The third advantage is that AI technology can remind teaching priorities and help in the delivery of lessons. This is mainly suggested by teachers who are not experienced enough in teaching. In the course, the dance teachers who are not experienced enough may miss an important dance knowledge point or a difficult dance point in teaching, and this situation is not easy to be noticed by teachers and students, which leads to unsatisfactory learning effect of students. With the introduction of AI teaching into dance teaching, teachers who have missed a key or difficult dance movement will be reminded of the omission through the vibration of the teacher’s bracelet, so that a dance movement can be explained thoroughly, and it is also easy for students to understand and learn.

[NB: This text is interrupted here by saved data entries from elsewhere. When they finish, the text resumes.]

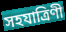
সহযাত্রিণীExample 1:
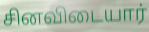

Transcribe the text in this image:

சினவிடையார்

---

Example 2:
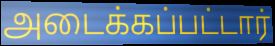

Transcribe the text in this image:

அடைக்கப்பட்டார்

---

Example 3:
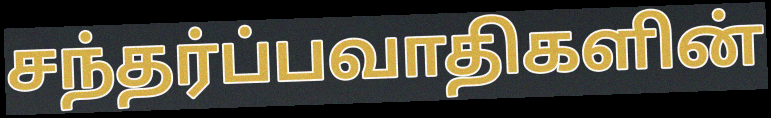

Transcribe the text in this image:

சந்தர்ப்பவாதிகளின்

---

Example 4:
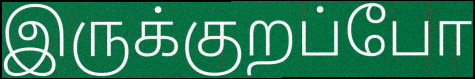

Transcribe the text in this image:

இருக்குறப்போ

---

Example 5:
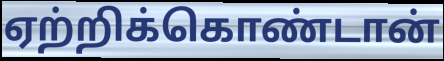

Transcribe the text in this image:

ஏற்றிக்கொண்டான்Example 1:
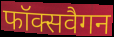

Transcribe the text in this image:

फॉक्सवैगन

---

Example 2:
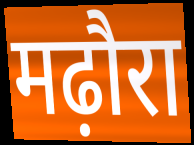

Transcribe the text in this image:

मढ़ौरा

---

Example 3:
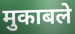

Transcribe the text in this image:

मुकाबले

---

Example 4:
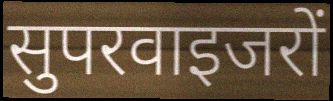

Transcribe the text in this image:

सुपरवाइजरों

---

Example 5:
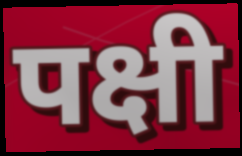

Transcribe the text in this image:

पक्षीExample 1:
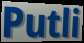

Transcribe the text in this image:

Putli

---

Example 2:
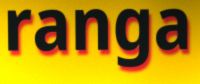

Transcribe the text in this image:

In addition, the interviewee also mentioned two advantages of AI technology, which effectively protects the voice and effectively motivates the students to practice.

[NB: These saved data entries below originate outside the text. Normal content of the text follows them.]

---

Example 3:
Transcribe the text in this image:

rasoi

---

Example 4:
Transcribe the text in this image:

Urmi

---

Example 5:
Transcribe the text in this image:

The advantages of artificial intelligence technology dance teaching
| Order | Viewpoint description | A | B | C | D | Total | Frequency |
|---|---|---|---|---|---|---|---|
| 1 | Save energy and relax | 2 | 2 | 1 | 2 | 7 | 22.58% |
| 2 | Built-in functions attract students effectively | 2 | 1 | 2 | 5 | 16.13% | |
| 3 | Remind the heavy difficulty and help the lecture | 2 | 1 | 1 | 4 | 12.90% | |
| 4 | Protective voice | 2 | 1 | 3 | 9.68% | ||
| 5 | Effective incentive | 1 | 2 | 3 | 9.68% |
In the basic teaching of AI dance, the combination of shape context shape context algorithm and DTW dynamic regularization is used to statistically organize and analyze the results of skeleton matching from different perspectives, to evaluate the degree of completion of the students’ dance movements and the degree of conformity of the dance rhythm, and to give the quantitative movement scores and rhythm scores. The study shows that there is a significant difference between the overall and learning process calorie consumption between Group A and Group B. Through the independent samples t-test, the participation of artificial intelligence technology in dance teaching can improve the learning effect and learning performance of students, especially in the quality shaping. Students’ dance skills, musical performance, collaborative ability, routines, and performance were improved along with independent learning conscientiousness (P<0.05). The advantages of AI teaching are mainly: saving physical energy, making dance teaching easier, attracting students, and being able to remind the teaching key points to help the lesson. In conclusion, the findings of this paper give relative references and insights for the application of artificial intelligence in national dance teaching.